Trendwende gegenüber Vorjahr Weniger Gewalt gegen Meller Polizisten

Von Simone Grawe

Gewalt gegen Polizisten: Das bekommen auch die Beamten der Meller Polizei zu spüren. Symbolfoto: Michael GründelGewalt gegen Polizisten: Das bekommen auch die Beamten der Meller Polizei zu spüren. Symbolfoto: Michael Gründel

Melle. „Gewalt gegen Polizisten nimmt weiter zu“: So titelte das Meller Kreisblatt im vergangenen Jahr, als Polizeichefin Christiane Kanellopoulus-Bollrath und der Leiter des Kriminalermittlungsdienstes, Peter Kleinfeld, die Kriminalstatistik für das Jahr 2016 vorlegten.

Dieser Trend hat sich zum Glück im vergangenen Jahr nicht fortgesetzt. So sank die Zahl der Widerstände gegen Beamte von 16 auf 13: „Das ist immer noch deutlich zu hoch, aber immerhin eine Trendwende gegenüber dem Vorjahr“, äußerte sich Peter Kleinfeld.

Insgesamt ist die Zahl der Straftaten im Bereich Melle, Bissendorf und Belm rückläufig. Das bestätigt auch ein Blick auf die Fahrraddiebstähle und auf die Vermögens- und Fälschungsdelikte.

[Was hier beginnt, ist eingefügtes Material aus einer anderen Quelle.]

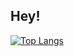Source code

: ## Hey!

<!--
![Anurag's GitHub stats](https://github-readme-stats.vercel.app/api?username=Willianprof&bg_color=180deg,1D0D50,FFCC4B&show_icons=true&title_color=FFFFFF&text_color=FFFFFF&hide_border=true)
-->

[![Top Langs](https://github-readme-stats.vercel.app/api/top-langs/?username=Willianprof&bg_color=180deg,06AFEC,7FD6FB&show_icons=true&title_color=FFFFFF&text_color=FFFFFF&hide_border=true&layout=compact)](https://github.com/anuraghazra/github-readme-stats)


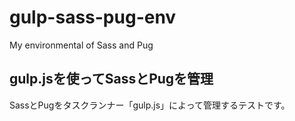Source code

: # gulp-sass-pug-env
My environmental of Sass and Pug

## gulp.jsを使ってSassとPugを管理

SassとPugをタスクランナー「gulp.js」によって管理するテストです。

So pendelt sich die Zahl der gestohlenen Drahtesel zwischen 140 und 150 ein, wobei sich die Aufklärungsrate von zwölf auf 14 Prozent erhöht hat, berichtete Peter Kleinfeld. Die Zahl der Vermögens- und Fälschungsdelikte sank auf immerhin 170 Fälle von 571 auf 401 im vergangenen Jahr, was einem Minus von 30 Prozent entspricht. Drei Viertel der Fälle konnten aufgeklärt werden.

Die Fälle von Urkundenfälschung, die sich von 23 auf 39 erhöhten, hob der Ermittlungsleiter besonders hervor: „Hier haben wir es häufig mit Bürgern aus Moldawien zu tun, die mit gefälschten rumänischen Pässen versuchen, hier bei uns in Deutschland Arbeit zu finden“, bemerkte Kleinfeld im Hinblick auf das EU-Recht.

Gesunken ist nach Auskunft von Peter Kleinfeld auch die Zahl der Sachbeschädigungen, die von 341 auf 268 Fälle zurückging. Weniger erfreulich: Lediglich 27 Prozent konnten aufgeklärt werden; im Jahr zuvor lag dieser Wert noch bis 40 Prozent.